Non‐canonical ATM/MRN activities temporally define the senescence secretory program

Senescent cells display senescence‐associated (SA) phenotypic programs such as stable proliferation arrest (SAPA) and a secretory phenotype (SASP). Senescence‐inducing persistent DNA double‐strand breaks (pDSBs) cause an immediate DNA damage response (DDR) and SAPA, but the SASP requires days to develop.

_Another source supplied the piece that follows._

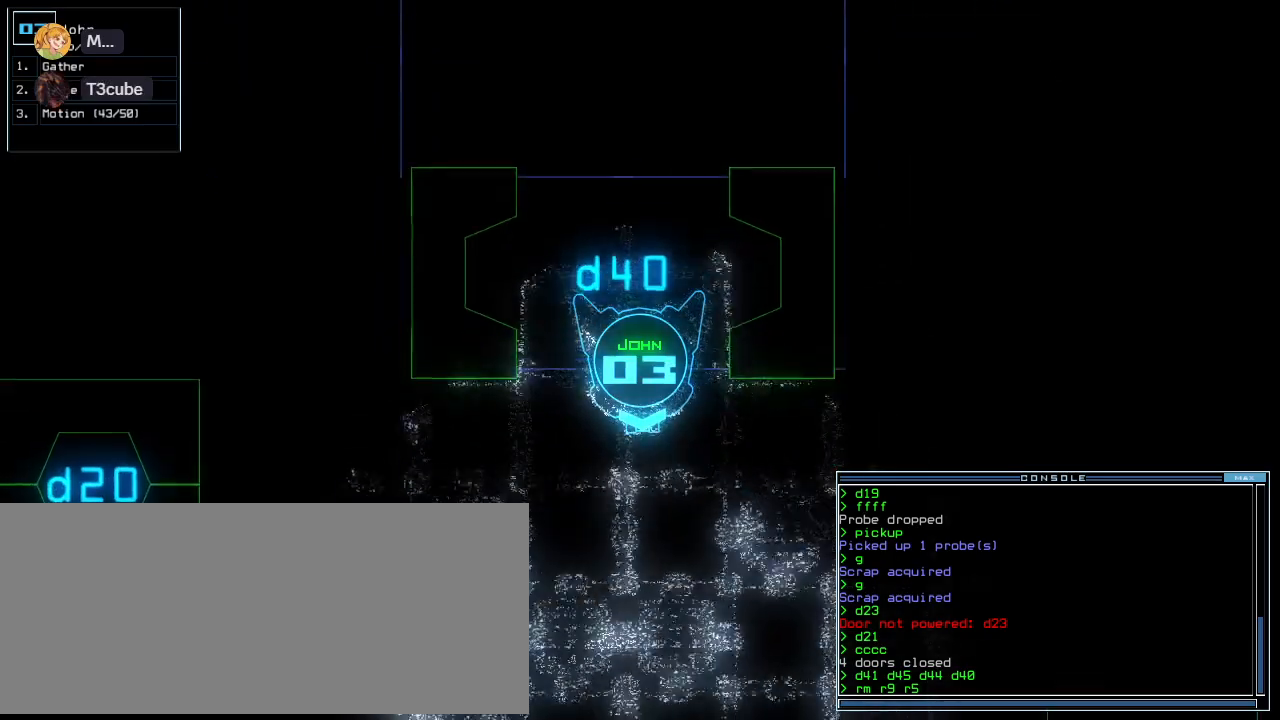
Gameplay with keyboard; each line is a JSON object with the keys held at the frame after it. "events" lists presses ("down") and releases ("up") of ".", "0", "1", "2", "3", "4", "5", "6", "7", "8", "9", "a", "b", "backspace", "c", "caps_lock", "comma", "ctrl_l", "ctrl_r", "d", "down", "e", "equals", "escape", "f", "f8", "g", "h", "i", "j", "k", "l", "left", "m", "minus", "n", "o", "p", "q", "quote", "r", "return", "right", "s", "semicolon", "shift_l", "shift_r", "space", "t", "tab", "tilde", "u", "up", "v", "w", "x", "y" and "z" between this image and that frame as [ms after this image, input, new state], when the widget could be followed in between. No other keys are recorded. Mouse input is not recorded.
{"keys": ["up"], "events": [[240, "left", "down"], [300, "left", "up"]]}
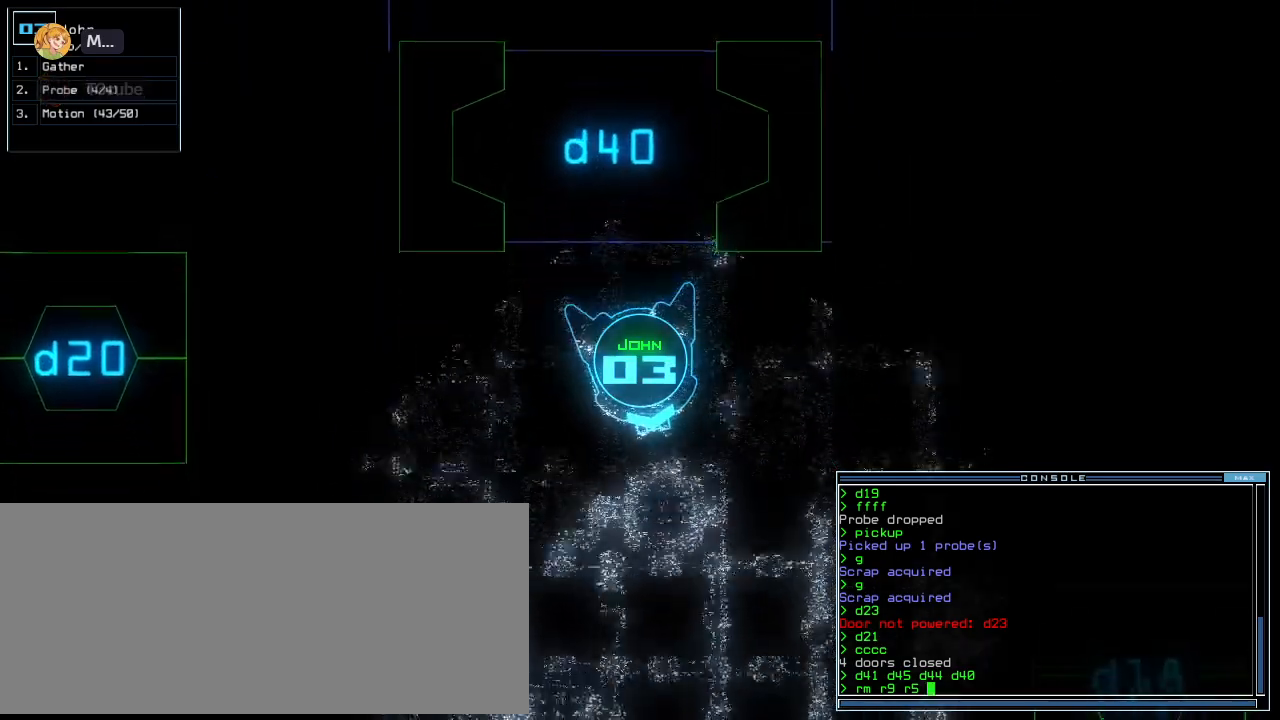
{"keys": ["up"], "events": []}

Here, we show that following the immediate canonical DDR, a delayed chromatin accumulation of the ATM and MRN complexes coincides with the expression of SASP factors. Importantly, histone deacetylase inhibitors (HDACi) trigger SAPA and SASP in the absence of DNA damage. However, HDACi‐induced SASP also requires ATM/MRN activities and causes their accumulation on chromatin, revealing a DNA damage‐independent, non‐canonical DDR activity that underlies SASP maturation. This non‐canonical DDR is required for the recruitment of the transcription factor NF‐κB on chromatin but not for its nuclear translocation. Non‐canonical DDR further does not require ATM kinase activity, suggesting structural ATM functions. We propose that delayed chromatin recruitment of SASP modulators is the result of non‐canonical DDR signaling that ensures SASP activation only in the context of senescence and not in response to transient DNA damage‐induced proliferation arrest. Synopsis Expression of SASP factors requires a non‐canonical function of the DNA damage response (DDR) activated in senescent cells, which is characterized by an accumulation of ATM and MRN complexes on chromatin, independent of the presence of DNA DSBs. HDAC inhibitors induce senescence, a non‐canonical DDR, and an ATM/MRN‐dependent SASP in the absence of DNA damage. The non‐canonical DDR enhances the binding of NF‐κB to chromatin. The kinase activity of ATM is not required in the non‐canonical DDR. Graphical Abstract Expression of SASP factors requires a non‐canonical function of the DNA damage response (DDR) activated in senescent cells, which is characterized by an accumulation of ATM and MRN complexes on chromatin, independent of the presence of DNA DSBs.